3D Printing Custom Bioactive and Absorbable Surgical Screws, Pins, and Bone Plates for Localized Drug Delivery.

Journal of functional biomaterials

Karthik Tappa, Udayabhanu Jammalamadaka, Jeffery A Weisman, David H Ballard, Dallas D Wolford, Cecilia Pascual-Garrido, Larry M Wolford, Pamela K Woodard, David K Mills

Affiliations

  1. Mallinckrodt Institute of Radiology, Washington University School of Medicine, St. Louis, MO 63110, USA. [email protected].
  2. Mallinckrodt Institute of Radiology, Washington University School of Medicine, St. Louis, MO 63110, USA. [email protected].
  3. University of Illinois at Chicago Occupational Medicine, Chicago, IL 60612, USA. [email protected].
  4. Mallinckrodt Institute of Radiology, Washington University School of Medicine, St. Louis, MO 63110, USA. [email protected].
  5. Department of Surgery, UT Southwestern Medical Center; University of Texas Southwestern, Dallas, TX 75390, USA. [email protected].
  6. Adult Reconstruction-Adolescent and Young Adult Hip Service, Washington University Orthopedics, St Louis, MO 63110, USA. [email protected].
  7. Department of Oral and Maxillofacial Surgery, Texas A&M University College of Dentistry and Baylor University Medical Center, Dallas, TX 75246, USA. [email protected].
  8. Mallinckrodt Institute of Radiology, Washington University School of Medicine, St. Louis, MO 63110, USA. [email protected].
  9. Department of Biomedical Engineering, Louisiana Tech University, 305 Wisteria Street, Ruston, LA 71272, USA. [email protected].

### LISTED ENTRIES

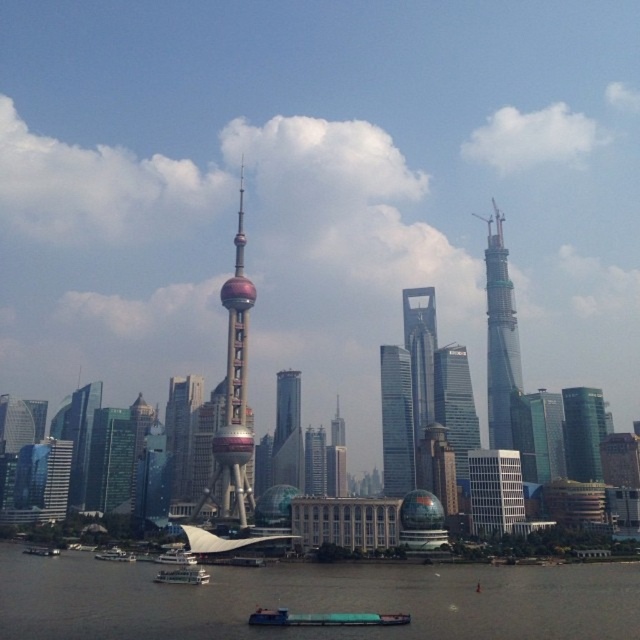
Question: Can you confirm if matte glass skyscraper at center is wider than white plastic boat at lower left?

Choices:
 (A) yes
 (B) no

Answer: (B)

Question: Which point is farther to the camera?

Choices:
 (A) matte glass skyscraper at center
 (B) sleek glass skyscraper at center-right
 (C) glassy reflective skyscraper at left

Answer: (A)

Question: Is teal matte barge at lower center further to the viewer compared to green matte boat at center?

Choices:
 (A) yes
 (B) no

Answer: (B)

Question: Estimate the real-world distances between objects in this image. Which object is closer to the white glass building at center?

Choices:
 (A) glassy reflective skyscraper at left
 (B) dark gray water at lower center

Answer: (B)

Question: Is glassy metallic skyscraper at center bigger than glassy reflective skyscraper at left?

Choices:
 (A) no
 (B) yes

Answer: (A)

Question: Which point is farther to the camera?

Choices:
 (A) (275, 464)
 (B) (509, 524)
 (C) (264, 616)
 (D) (570, 452)

Answer: (A)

### TO DO
1 - Using the header of the article on 3D-printed surgical screws, say whether each statement agrees with it: (a) The article appeared in the Journal of functional biomaterials. (b) The Department of Biomedical Engineering is at Louisiana Tech University in Ruston. (c) The Department of Surgery listed is part of Baylor University Medical Center. Answer yes or no for each and quote the words that decide it.
2 - Go on with the article on 3D-printed surgical screws, picking up after its last affiliation.
The records play no part in what follows.

### ANSWERS BELOW
1 - (a) Yes: "Journal of functional biomaterials". (b) Yes: "Department of Biomedical Engineering, Louisiana Tech University, 305 Wisteria Street, Ruston, LA 71272, USA." (c) No: "Department of Surgery, UT Southwestern Medical Center; University of Texas Southwestern, Dallas, TX 75390, USA."

2 -
PMID: 30939719 PMCID: PMC6616894 DOI: 10.3390/jfb10020017

Abstract

Additive manufacturing has great potential for personalized medicine in osseous fixation surgery, including maxillofacial and orthopedic applications. The purpose of this study was to demonstrate 3D printing methods for the fabrication of patient-specific fixation implants that allow for localized drug delivery. 3D printing was used to fabricate gentamicin (GS) and methotrexate (MTX)-loaded fixation devices, including screws, pins, and bone plates. Scaffolds with different infill ratios of polylactic acid (PLA), both without drugs and impregnated with GS and MTX, were printed into cylindrical and rectangular-shaped constructs for compressive and flexural strength mechanical testing, respectively. Bland PLA constructs showed significantly higher flexural strength when printed in a Y axis at 100% infill compared to other axes and infill ratios; however, there was no significant difference in flexural strength between other axes and infill ratios. GS and MTX-impregnated constructs had significantly lower flexural and compressive strength as compared to the bland PLA constructs. GS-impregnated implants demonstrated bacterial inhibition in plate cultures. Similarly, MTX-impregnated implants demonstrated a cytotoxic effect in osteosarcoma assays. This proof of concept work shows the potential of developing 3D printed screws and plating materials with the requisite mechanical properties and orientations. Drug-impregnated implants were technically successful and had an anti-bacterial and chemotherapeutic effect, but drug addition significantly decreased the flexural and compressive strengths of the custom implants.

Keywords: 3D printing; additive manufacturing; antibiotics; biodegradable; chemotherapeutics; drug delivery implants; orthopedic fixation devices; polylactic acid (PLA)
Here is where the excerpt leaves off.